As I hit my mid 30s I started to notice a worrying trend: I was disappearing.
I’ve always been someone who is quite proactive when it comes to searching for opportunities and then I started to notice that the older I get the more I’m seemingly excluded from them?
So for context I’ll be 38 in four months and am actually looking the big 40 – I have friends that make it look incredibly sexy. So I’ve been looking forward to it as I heard it was about unbridled confidence, you suddenly develop a ‘devil may care’ attitude, you know who you are. But nobody mentioned a slippery slope to invisibility?
I now miss the bar for 35 under 35 lists (40 under 40 lists came and went quickly). Any training and development opportunities are for 16-24 year olds. And don’t get me wrong, this is hardly unfamiliar territory for Black women and I had grown accustomed to uncomfortability of being excluded or ‘othered’ as they say but no one warned me about this extra layer of age and definitely not so soon.
So what’s the deal?
Why do terms like ’emerging talent’ only apply to fresh faced people with birthdays in the 1990’s? Does the world assume that talent dies once you hit a certain age? That if you didn’t have it by your early 20s you were never likely to develop it ? Or more optimistically, does the world believe by the time you reach 35 you’re likely to be supremely talented?
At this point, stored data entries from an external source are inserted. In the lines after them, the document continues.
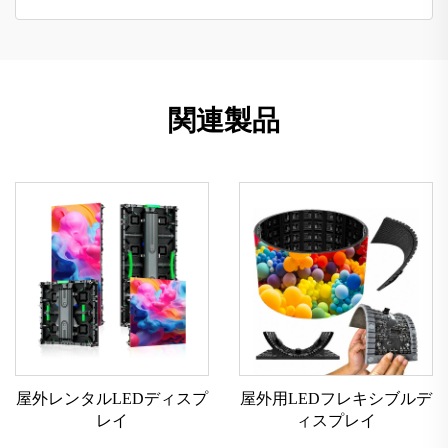
関連製品
屋外レンタルLEDディスプ
屋外用LEDフレキシブルデ
レイ
ィスプレイ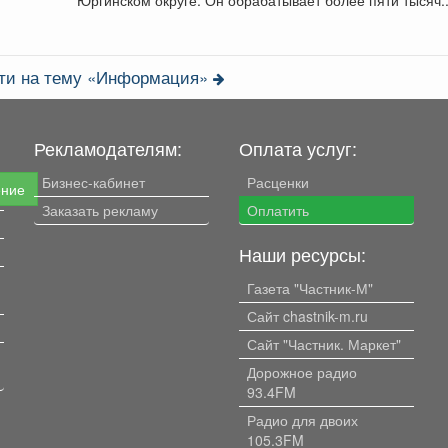
сти на тему «Информация»
Рекламодателям:
Оплата услуг:
Бизнес-кабинет
Расценки
ение
Заказать рекламу
Оплатить
Наши ресурсы:
Газета "Частник-М"
Сайт chastnik-m.ru
Сайт "Частник. Маркет"
Дорожное радио
93.4FM
Радио для двоих
105.3FM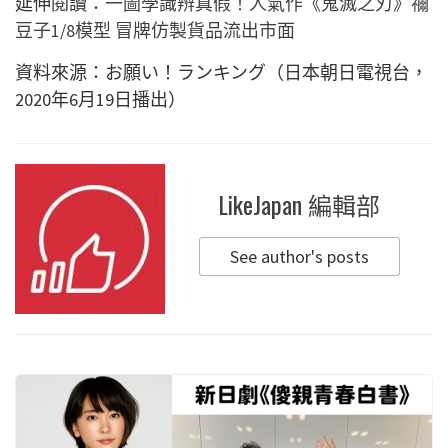
延伸閱讀：
一圖學識辨真假！人氣作《鬼滅之刃》禰
豆子1/8模型 冒牌仿製貨品流出市面
資料來源：お願い！ランキング（日本朝日電視台，
2020年6月19日播出）
LikeJapan 編輯部
See author's posts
Now here’s where I’m gaining some level of reassurance: my roster. As a manager and agent, what primarily attracts me to talent is their purpose: Are you doing something intentional that’s having an impact? Are you passionate? Am I intrigued/inspired/excited by what you’re doing? So I have a broad range of people on my books. This means – inadvertently – our roster’s about 40% over 40.
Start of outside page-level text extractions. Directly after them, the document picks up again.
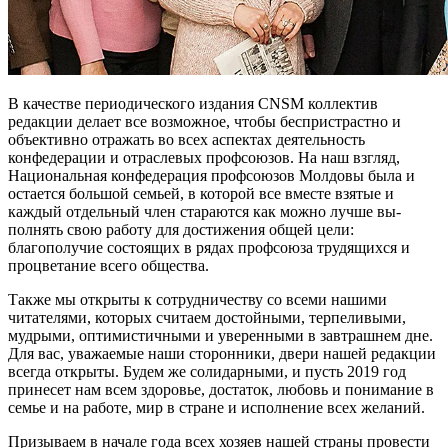
В качестве периодического изда­ния CNSM коллектив
редакции дела­ет все возможное, чтобы беспристрастно и
объективно отражать во всех аспектах деятельность
конфедерации и отраслевых профсоюзов. На наш взгляд,
Национальная конфедерация профсоюзов Молдовы была и
оста­ется большой семьей, в которой все вместе взятые и
каждый отдельный член стараются как можно лучше вы­
полнять свою работу для достижения общей цели:
благополучие состоя­щих в рядах профсоюза трудящихся и
процветание всего общества.
Также мы открыты к сотрудничеству со всеми нашими
читателями, которых считаем достойными, терпе­ливыми,
мудрыми, оптимистичными и уверенными в завтрашнем дне.
Для вас, уважаемые наши сторонники, двери нашей редакции
всегда откры­ты. Будем же солидарными, и пусть 2019 год
принесет нам всем здоровье, достаток, любовь и понимание в
семье и на работе, мир в стране и исполнение всех желаний.
Призываем в начале года всех хо­зяев нашей страны провести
And I’ve learnt unequivocally that maturity equals bank. We have talent in their 20s, 30s 40s, 50s AND 60s with the later ages billing the most after reinventing their careers in their 50s, proving that experience is in demand and lucrative.
Another perfect demonstration of the richness of age is one of my favourite films of recent times, The Intern, staring Anne Hathaway and Robert De Niro. Hathaway plays the Founder and CEO of a fashion tech start up which starts an internship for retirees.
In comes De Niro a former phone book salesman who’s looking for something to fill his time and engage his mind. Initially Hathaway dismisses him, considering him to be a useless relic but De Niro would go on to be a business advisor and trusted confidante.
So I want to call out those in society limiting opportunities to the under 35s. You suck. And you’re leaving quality and money on the table. Shout out to people like my business icon, Rihanna, for hiring older models like JoAni Johnson for a Fenty campaign.
Opportunities should exist for all and to those who don’t feel seen? I see you.
Please note that no one under the age of 37 was knowingly harmed in the writing of this blog.